AIM OF THE EXERCISE:
From the entries below, copy every line holding the word "Left".

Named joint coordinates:

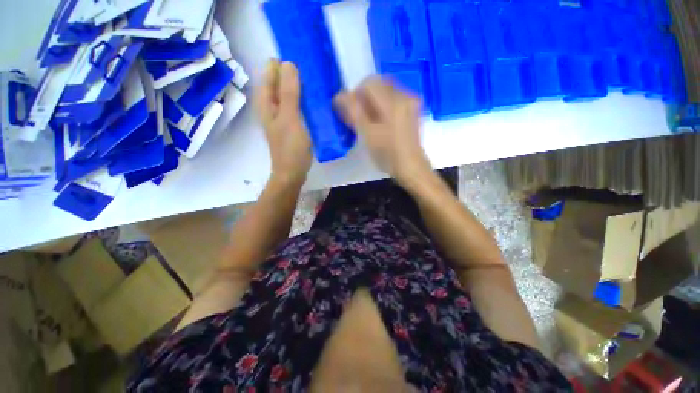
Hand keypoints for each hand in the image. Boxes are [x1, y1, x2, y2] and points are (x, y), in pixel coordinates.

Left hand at [256, 60, 311, 184]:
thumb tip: (288, 64)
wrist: (292, 172)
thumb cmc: (290, 148)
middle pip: (278, 83)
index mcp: (266, 103)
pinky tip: (313, 100)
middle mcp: (271, 107)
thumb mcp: (290, 118)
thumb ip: (289, 93)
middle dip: (291, 73)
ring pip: (287, 95)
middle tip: (311, 68)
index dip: (281, 63)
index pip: (269, 73)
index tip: (299, 56)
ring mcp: (281, 117)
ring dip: (298, 86)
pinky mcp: (291, 125)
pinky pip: (295, 106)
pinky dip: (302, 100)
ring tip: (314, 80)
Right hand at [334, 76, 430, 185]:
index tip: (352, 111)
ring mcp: (410, 102)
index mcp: (393, 102)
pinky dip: (382, 106)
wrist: (410, 166)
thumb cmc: (388, 154)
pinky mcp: (412, 109)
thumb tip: (339, 96)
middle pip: (378, 84)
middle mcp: (405, 96)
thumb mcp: (367, 135)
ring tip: (369, 121)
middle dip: (364, 97)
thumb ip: (353, 112)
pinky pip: (393, 99)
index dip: (356, 94)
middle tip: (359, 117)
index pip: (369, 82)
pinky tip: (380, 122)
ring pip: (385, 91)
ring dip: (373, 102)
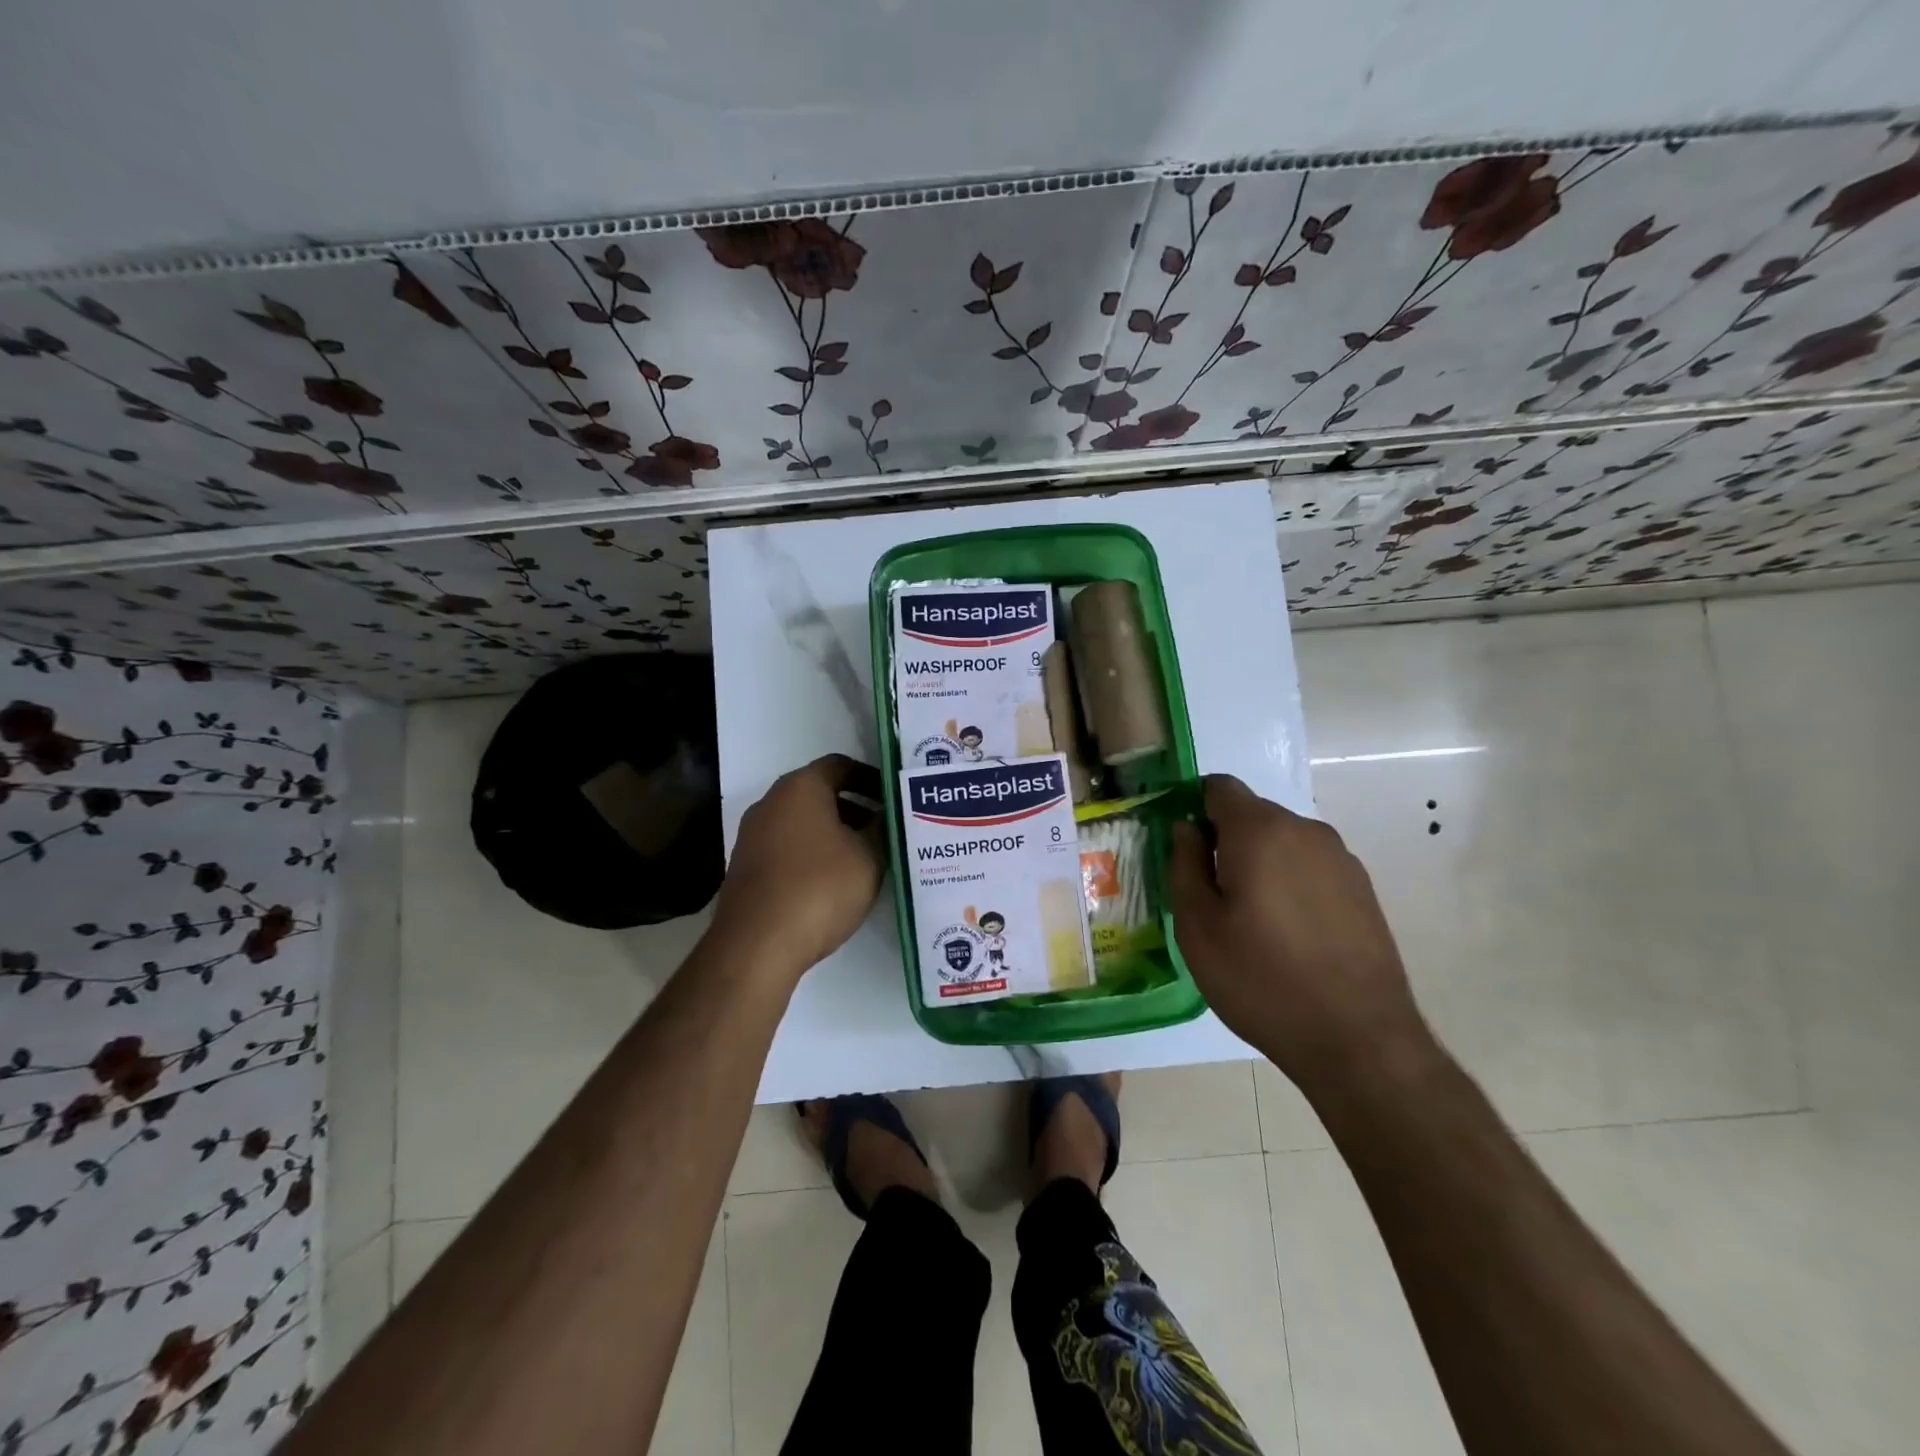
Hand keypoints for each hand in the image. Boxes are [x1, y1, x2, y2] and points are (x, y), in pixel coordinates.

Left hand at [713, 754, 885, 980]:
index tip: (893, 799)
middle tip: (885, 830)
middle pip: (819, 793)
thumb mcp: (869, 857)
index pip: (840, 765)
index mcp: (801, 787)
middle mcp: (771, 802)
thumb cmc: (819, 888)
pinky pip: (787, 847)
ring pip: (802, 822)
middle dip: (854, 808)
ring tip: (864, 859)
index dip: (871, 779)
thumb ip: (882, 830)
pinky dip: (812, 854)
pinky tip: (832, 882)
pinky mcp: (745, 867)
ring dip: (834, 833)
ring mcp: (753, 835)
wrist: (756, 946)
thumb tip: (885, 816)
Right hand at [1167, 775, 1432, 1095]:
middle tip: (1210, 895)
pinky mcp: (1363, 889)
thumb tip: (1186, 828)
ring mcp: (1341, 858)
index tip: (1183, 849)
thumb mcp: (1196, 926)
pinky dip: (1290, 883)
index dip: (1193, 807)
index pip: (1218, 786)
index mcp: (1259, 830)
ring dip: (1259, 863)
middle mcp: (1305, 830)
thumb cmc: (1260, 979)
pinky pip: (1310, 867)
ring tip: (1250, 921)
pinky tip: (1288, 934)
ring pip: (1282, 842)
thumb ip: (1184, 864)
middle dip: (1225, 841)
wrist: (1359, 1040)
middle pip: (1251, 814)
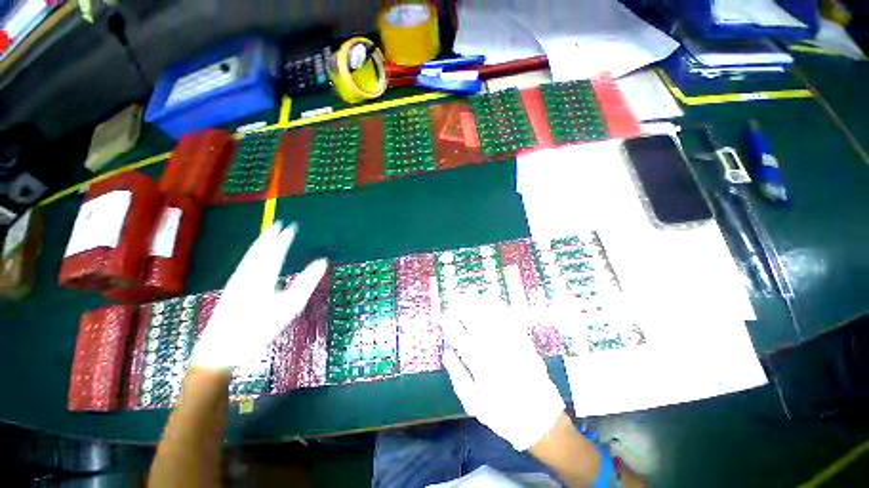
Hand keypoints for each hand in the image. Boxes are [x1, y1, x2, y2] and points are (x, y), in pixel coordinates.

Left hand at [190, 222, 327, 370]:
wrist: (220, 349)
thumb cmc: (259, 328)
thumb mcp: (289, 306)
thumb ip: (307, 282)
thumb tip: (322, 262)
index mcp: (263, 275)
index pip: (277, 250)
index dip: (285, 238)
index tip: (292, 226)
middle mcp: (248, 273)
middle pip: (259, 249)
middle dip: (268, 235)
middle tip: (277, 224)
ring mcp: (236, 281)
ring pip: (249, 256)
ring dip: (259, 243)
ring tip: (265, 235)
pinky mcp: (230, 290)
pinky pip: (243, 263)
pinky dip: (251, 254)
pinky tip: (251, 258)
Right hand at [441, 293, 564, 451]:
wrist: (540, 421)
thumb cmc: (502, 415)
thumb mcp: (474, 403)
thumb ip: (458, 377)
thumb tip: (447, 353)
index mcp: (481, 367)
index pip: (461, 339)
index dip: (451, 325)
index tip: (444, 315)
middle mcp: (496, 353)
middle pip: (477, 325)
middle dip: (464, 309)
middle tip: (456, 298)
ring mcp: (512, 347)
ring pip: (494, 320)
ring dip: (481, 305)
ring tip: (472, 294)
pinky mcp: (526, 345)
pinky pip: (513, 323)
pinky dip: (503, 310)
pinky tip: (496, 301)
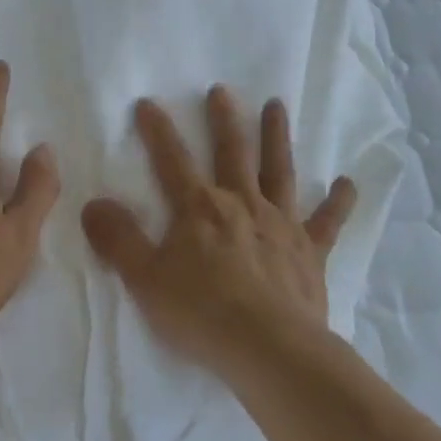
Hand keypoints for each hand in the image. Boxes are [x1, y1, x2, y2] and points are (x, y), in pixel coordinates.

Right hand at [81, 87, 356, 369]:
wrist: (269, 349)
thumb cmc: (202, 313)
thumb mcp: (145, 279)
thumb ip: (118, 239)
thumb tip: (93, 203)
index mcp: (199, 208)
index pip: (172, 160)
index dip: (158, 130)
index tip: (148, 103)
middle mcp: (241, 204)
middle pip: (232, 152)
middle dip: (224, 120)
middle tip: (222, 91)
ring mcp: (280, 225)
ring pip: (278, 171)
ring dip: (277, 137)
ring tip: (277, 106)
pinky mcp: (310, 252)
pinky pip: (327, 222)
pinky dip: (338, 202)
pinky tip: (348, 183)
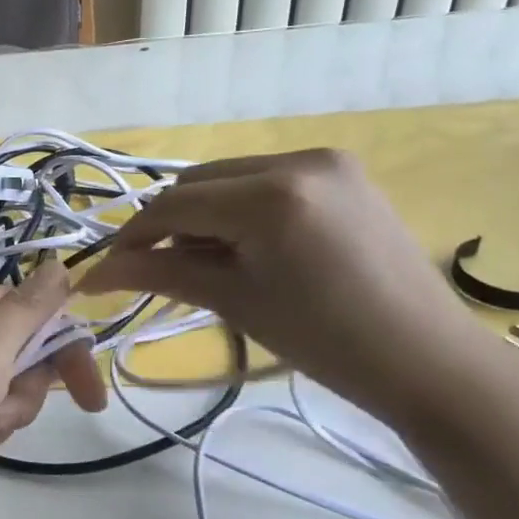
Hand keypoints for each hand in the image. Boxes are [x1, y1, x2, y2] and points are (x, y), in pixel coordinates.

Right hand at [77, 149, 495, 429]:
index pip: (174, 206)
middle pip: (197, 183)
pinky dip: (238, 209)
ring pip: (228, 178)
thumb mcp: (233, 301)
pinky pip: (264, 181)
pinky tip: (241, 246)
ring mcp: (326, 161)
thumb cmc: (324, 340)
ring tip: (201, 263)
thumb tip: (92, 275)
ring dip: (201, 215)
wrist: (425, 359)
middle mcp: (297, 159)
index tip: (103, 273)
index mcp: (271, 195)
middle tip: (153, 271)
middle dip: (166, 225)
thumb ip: (159, 274)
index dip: (131, 239)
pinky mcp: (343, 173)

SOLVED EXERCISE:
Left hand at [256, 60, 311, 184]:
Left hand at [713, 754, 885, 980]:
Left hand at [190, 222, 327, 370]:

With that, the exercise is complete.